Era finita, finalmente: da lontano Seayne avvistò delle isole le quali, per quanto ne sapeva, potevano benissimo essere le proibite Isole della Morte e, forse a causa dello sfinimento, ebbe per alcuni istanti la sensazione di avvertire ancora dello yoki. Ma poi la sua attenzione venne richiamata dalle parole rivoltele da Camillah. Seayne le fu grata per i suoi ringraziamenti e le rivolse parole di conforto quando la compagna criticò sé stessa per il modo nel quale aveva condotto l’operazione; dopodiché le due guerriere si recarono a ringraziare Caesy e Seayne ne lodò il valore davanti a tutti i marinai… In fondo, se entrambe erano ancora vive, lo dovevano a lui. Poi Seayne se ne tornò a prua e si dedicò a guarire le sue ferite e poi a riposare, fino al ritorno in porto.
Sulla banchina le due avvistarono il loro superiore, Hughes e, vista la volubilità dell’uomo, decisero di recarsi immediatamente da lui per fare rapporto. L’uomo in nero si limitò a constatare il successo della missione, anche se sembrò concedersi un istante di compassione quando notò la mutilazione subita da Camillah. Il superiore aveva già riscosso il compenso perciò non rimaneva più nulla da fare per loro ad Alessandro e quindi Seayne si avviò assieme agli altri, rispettando le gerarchie, accodandosi per ultima lungo la strada. Usciti dal paese, la guerriera albina si girò un’ultima volta per rimirare il panorama che l’aveva accolta al suo arrivo e i suoi pensieri andarono all’eremita che l’aveva iniziata alla sua nuova filosofia di vita, sperando che fosse contento dell’operato della sua allieva. Poi tornò sui suoi passi, riaccodandosi al gruppo, proprio nel momento in cui Camillah chiedeva se esistesse un modo per riavere un arto perduto e, effettivamente, l’espressione del volto della Caposquadra le rivelava quanto Camillah stesse male per ciò che le era accaduto.

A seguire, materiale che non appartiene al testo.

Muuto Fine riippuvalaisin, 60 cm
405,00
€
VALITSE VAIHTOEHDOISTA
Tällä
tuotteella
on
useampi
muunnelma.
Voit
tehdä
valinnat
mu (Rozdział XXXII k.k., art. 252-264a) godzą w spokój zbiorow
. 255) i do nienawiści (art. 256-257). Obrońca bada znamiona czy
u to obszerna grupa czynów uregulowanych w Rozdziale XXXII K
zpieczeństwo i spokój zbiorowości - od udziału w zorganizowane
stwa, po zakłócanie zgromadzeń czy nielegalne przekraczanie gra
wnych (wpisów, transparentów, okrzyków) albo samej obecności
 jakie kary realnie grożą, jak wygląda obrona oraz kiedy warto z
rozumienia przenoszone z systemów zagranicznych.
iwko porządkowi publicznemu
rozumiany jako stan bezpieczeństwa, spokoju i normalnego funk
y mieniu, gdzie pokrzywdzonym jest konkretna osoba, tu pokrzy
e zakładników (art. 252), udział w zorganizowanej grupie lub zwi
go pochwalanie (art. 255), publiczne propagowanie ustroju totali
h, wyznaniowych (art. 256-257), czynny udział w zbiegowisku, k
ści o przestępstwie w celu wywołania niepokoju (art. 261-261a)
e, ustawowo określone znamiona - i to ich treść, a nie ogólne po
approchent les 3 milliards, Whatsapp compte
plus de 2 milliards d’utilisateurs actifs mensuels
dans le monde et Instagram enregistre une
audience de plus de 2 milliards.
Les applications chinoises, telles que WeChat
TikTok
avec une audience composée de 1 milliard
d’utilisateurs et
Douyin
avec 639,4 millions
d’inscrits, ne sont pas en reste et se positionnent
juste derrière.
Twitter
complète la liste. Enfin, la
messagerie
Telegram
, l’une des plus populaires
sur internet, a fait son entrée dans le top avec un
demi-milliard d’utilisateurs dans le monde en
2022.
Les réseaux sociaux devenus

E forse proprio a causa di quanto le era successo e forse per il bisogno di ricevere un po’ di conforto, lungo la strada del ritorno Camillah si comportò in maniera molto più socievole con la guerriera albina.
Quest’ultima fece del suo meglio per ricambiare sinceramente quell’atteggiamento, cercando velatamente di adottare degli atteggiamenti e delle parole che potessero essere di conforto alla compagna. Quando giunse il momento della separazione, Seayne abbracciò Camillah come se stesse prendendo commiato da una sorella, dicendole che avrebbe atteso il giorno in cui sarebbero andate nuovamente in missione assieme. Detto questo, la guerriera albina se ne andò per la sua strada. Aveva molte cose sulle quali meditare e molte altre sulle quali semplicemente riflettere. Il suo cammino spirituale era ben lontano dall’essere finito.